Bu tür düşüncelerin akla gelmesi artık bireyde anksiyete oluşturmakta birey, anksiyete (kaygı) dan korunmak için kaçma veya kaçınma davranışları (düşünceyi akla getirmemeye çalışmak, eğer düşünce kontrol edilemiyorsa, kirli olduğunu düşündüğü yer ve kişilerden uzak durmak, kirli yerlere dokunmamak mikrop aldığını düşünüyorsa yakınlarına dokunmamak) gibi zihinsel ve davranışsal faaliyetler geliştirmektedir.

Bu kaçma ve kaçınma davranışları ise, anksiyeteyi o an için azalttığından, bir tür pekiştireç rolü oynayarak, giderek tekrarlayıcı ve kalıcı hale gelmektedirler.

Hasta, kaçma kaçınma davranışlarının yanı sıra bir dizi tekrarlayıcı davranışlar (kompulsif) geliştirerek de (sık sık el yıkamalar, banyo yapmalar, çamaşır yıkamalar) gibi, anksiyetesini azaltmaya çalışmaktadır. Bu tür kompulsif davranışlar da anksiyeteyi azalttığı için pekiştireç gibi rol oynayarak, aynı davranışların artmasına yol açmaktadır.

Hasta anksiyeteyi azaltmak için; yalnızca kaçma,ve  kaçınma tekrarlama gibi stratejiler kullandıkça, bu stratejileri daha çok kullanmakta ve böylece kısır bir döngü içine girmektedir.

Bu görüş, alıştırma tedavisi ve tepkiyi engelleme olarak bilinen davranışçı terapi yaklaşımının gelişmesine neden olmuştur. Bu yaklaşımda kişi kaygı veren ve kaygı verdiği için kaçınma davranışlarını oluşturan düşüncelerle )obsesyon) karşılaştırılmakta ve bu karşılaşmanın oluşturduğu anksiyeteyi azaltmak için devreye giren tekrarlayıcı hareketler önlenmektedir (tepkiyi engelleme).

Örneğin çocuğuna zarar verme düşüncesi olan bir anne anksiyete hissettiğinde, bu anksiyetesine bağlı olarak çocuğuna gerçekten zarar verebileceğini düşünür anne artık düşüncelerinden korkar hale gelebilir.

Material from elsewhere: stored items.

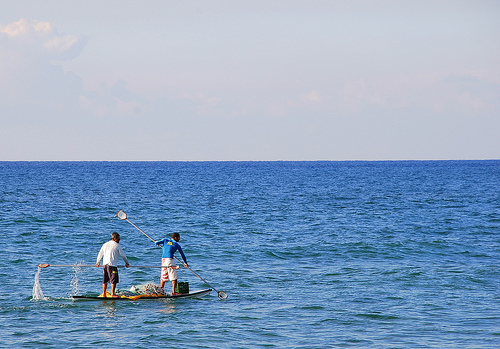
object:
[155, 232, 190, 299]
man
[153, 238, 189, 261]
shirt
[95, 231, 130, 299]
man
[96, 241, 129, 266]
shirt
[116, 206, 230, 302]
paddle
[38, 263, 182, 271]
paddle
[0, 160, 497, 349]
ocean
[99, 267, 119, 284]
shorts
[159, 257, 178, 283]
shorts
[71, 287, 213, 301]
surfboard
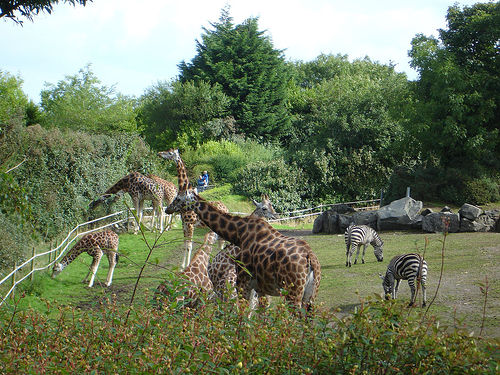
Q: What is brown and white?
A: Giraffe.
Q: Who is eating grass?
A: Zebra.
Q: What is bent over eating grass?
A: Giraffe.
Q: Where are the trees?
A: Behind the fence.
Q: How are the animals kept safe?
A: Fence.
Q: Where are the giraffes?
A: In the grass.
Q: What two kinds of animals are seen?
A: Zebra and giraffe.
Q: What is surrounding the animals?
A: Fence.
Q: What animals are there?
A: Giraffes and zebras?.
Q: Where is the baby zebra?
A: By the fence.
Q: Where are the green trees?
A: Behind the rocks.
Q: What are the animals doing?
A: Eating a lot of food.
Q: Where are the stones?
A: In a line by the zebras.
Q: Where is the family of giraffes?
A: Along the fence looking or eating.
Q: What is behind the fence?
A: A hedge.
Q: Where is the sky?
A: Above the animals.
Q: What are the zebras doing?
A: Eating.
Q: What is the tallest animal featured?
A: The giraffe.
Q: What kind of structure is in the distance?
A: Stone.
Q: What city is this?
A: Cleveland.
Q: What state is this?
A: Ohio.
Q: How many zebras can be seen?
A: Two.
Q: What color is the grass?
A: Green.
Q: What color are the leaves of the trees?
A: Green.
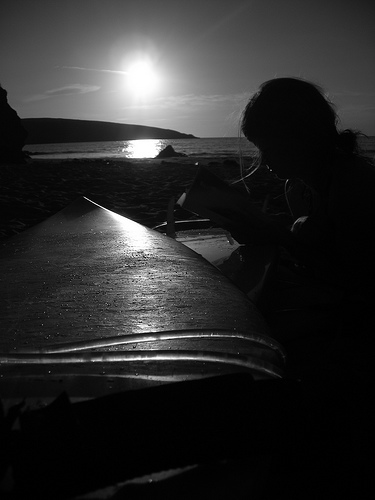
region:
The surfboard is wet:
[3, 185, 278, 410]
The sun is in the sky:
[109, 45, 172, 110]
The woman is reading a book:
[182, 70, 373, 284]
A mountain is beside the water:
[24, 109, 208, 144]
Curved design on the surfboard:
[18, 312, 295, 403]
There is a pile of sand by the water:
[143, 136, 191, 169]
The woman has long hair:
[228, 56, 374, 168]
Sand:
[92, 166, 209, 250]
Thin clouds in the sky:
[181, 74, 223, 126]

Hastalar düşünmemeye çalışarak sorundan kaçamadıklarını anladıklarında, daha başka stratejiler geliştirirler. Örneğin yukarda sözü geçen anne, çocuğuyla evde yalnız kalmamaya, evde çocuğuna zarar verebileceği kesici aletleri saklamaya başlar (yeni kaçma kaçınma straejileri).

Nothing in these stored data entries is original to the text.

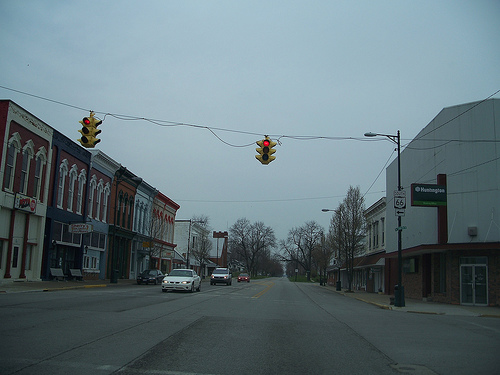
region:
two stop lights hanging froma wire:
[65, 96, 349, 170]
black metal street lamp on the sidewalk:
[363, 125, 415, 313]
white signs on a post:
[385, 183, 412, 244]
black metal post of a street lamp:
[382, 123, 414, 310]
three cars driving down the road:
[148, 254, 257, 300]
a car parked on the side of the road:
[132, 263, 167, 292]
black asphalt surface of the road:
[226, 317, 324, 369]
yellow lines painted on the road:
[253, 270, 275, 307]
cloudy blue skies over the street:
[221, 37, 336, 104]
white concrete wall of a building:
[448, 148, 493, 206]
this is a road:
[233, 291, 309, 371]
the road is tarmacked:
[225, 295, 305, 373]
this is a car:
[163, 263, 203, 295]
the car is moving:
[161, 265, 203, 293]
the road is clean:
[248, 283, 312, 370]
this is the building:
[13, 153, 103, 255]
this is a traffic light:
[255, 134, 277, 164]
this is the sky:
[230, 16, 382, 91]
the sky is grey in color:
[177, 9, 364, 92]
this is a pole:
[388, 238, 411, 287]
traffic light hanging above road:
[249, 133, 279, 166]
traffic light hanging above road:
[76, 109, 103, 151]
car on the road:
[157, 262, 205, 299]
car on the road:
[207, 264, 238, 287]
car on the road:
[233, 268, 255, 285]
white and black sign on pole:
[389, 184, 407, 221]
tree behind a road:
[225, 217, 278, 275]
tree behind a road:
[266, 218, 330, 280]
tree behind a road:
[323, 182, 375, 298]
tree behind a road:
[134, 194, 177, 290]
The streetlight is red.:
[251, 128, 281, 169]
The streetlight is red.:
[72, 100, 107, 150]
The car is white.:
[157, 261, 207, 299]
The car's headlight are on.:
[158, 260, 206, 300]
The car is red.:
[233, 265, 255, 287]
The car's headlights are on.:
[234, 262, 259, 289]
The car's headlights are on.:
[203, 259, 238, 294]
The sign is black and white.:
[393, 205, 407, 216]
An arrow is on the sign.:
[389, 205, 410, 219]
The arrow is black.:
[388, 205, 408, 217]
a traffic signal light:
[254, 130, 285, 172]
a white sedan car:
[153, 264, 205, 296]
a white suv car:
[210, 264, 235, 286]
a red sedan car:
[237, 272, 252, 283]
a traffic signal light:
[74, 107, 109, 147]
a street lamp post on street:
[362, 127, 419, 309]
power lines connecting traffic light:
[1, 82, 498, 155]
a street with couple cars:
[6, 216, 498, 368]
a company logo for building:
[405, 181, 456, 209]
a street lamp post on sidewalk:
[311, 202, 352, 290]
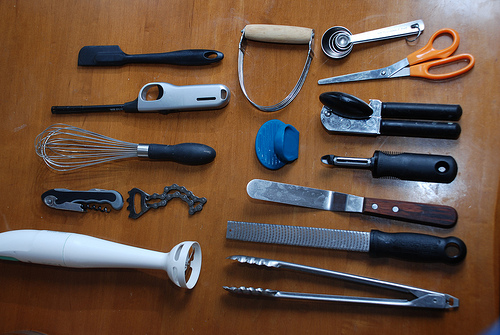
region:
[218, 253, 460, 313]
metal tongs for picking up food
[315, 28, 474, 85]
scissors with an orange handle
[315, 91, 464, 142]
manually operated can opener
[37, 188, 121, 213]
swiss army knife with corkscrew attached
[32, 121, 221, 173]
metal whisk with black handle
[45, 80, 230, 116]
long neck utility lighter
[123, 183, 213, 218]
small black bottle opener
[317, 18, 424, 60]
metal stacking measuring spoons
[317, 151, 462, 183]
black handled vegetable peeler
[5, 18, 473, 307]
tools that would commonly be found in a kitchen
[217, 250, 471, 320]
A pair of silver tongs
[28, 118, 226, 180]
A whisk with a black handle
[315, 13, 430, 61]
A set of silver measuring spoons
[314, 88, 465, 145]
A can opener with a black handle.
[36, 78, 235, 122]
A large lighter with a silver handle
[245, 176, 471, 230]
Small utensil used in baking.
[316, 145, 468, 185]
A peeler with a round black handle.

Ya da bazı tekrarlayıcı davranışlar ortaya çıkar (anne aklına bu düşünce geldiğinde içinden dua okuması veya kirlenme, hastalık bulaşması korkusu olan kişinin defalarca elini yıkaması gibi).

Bilişsel modele göre ise, OKB tanısı konulan hastalar, diğer anksiyete bozukluğu olan hastalar gibi, çeşitli bilişsel (zihinsel) hatalar yaparak bazı düşünceleri tehlikeli olarak algılarlar. Ancak, bu düşüncenin içeriği olan yorum, yalnızca tehdit veya tehlike üzerine odaklandığında, ortaya çıkması beklenen tablo anksiyetedir.

Obsesif tablo, düşüncenin oluşturabileceği zarardan, kişinin kendisini sorumlu tutmasıyla gerçekleşir. Bu sorumluluk, bir yandan huzursuzluk ve anksiyete oluştururken, bir yandan da sorumluluğu azaltmaya yönelik nötralizasyon çabalarına yol açacaktır.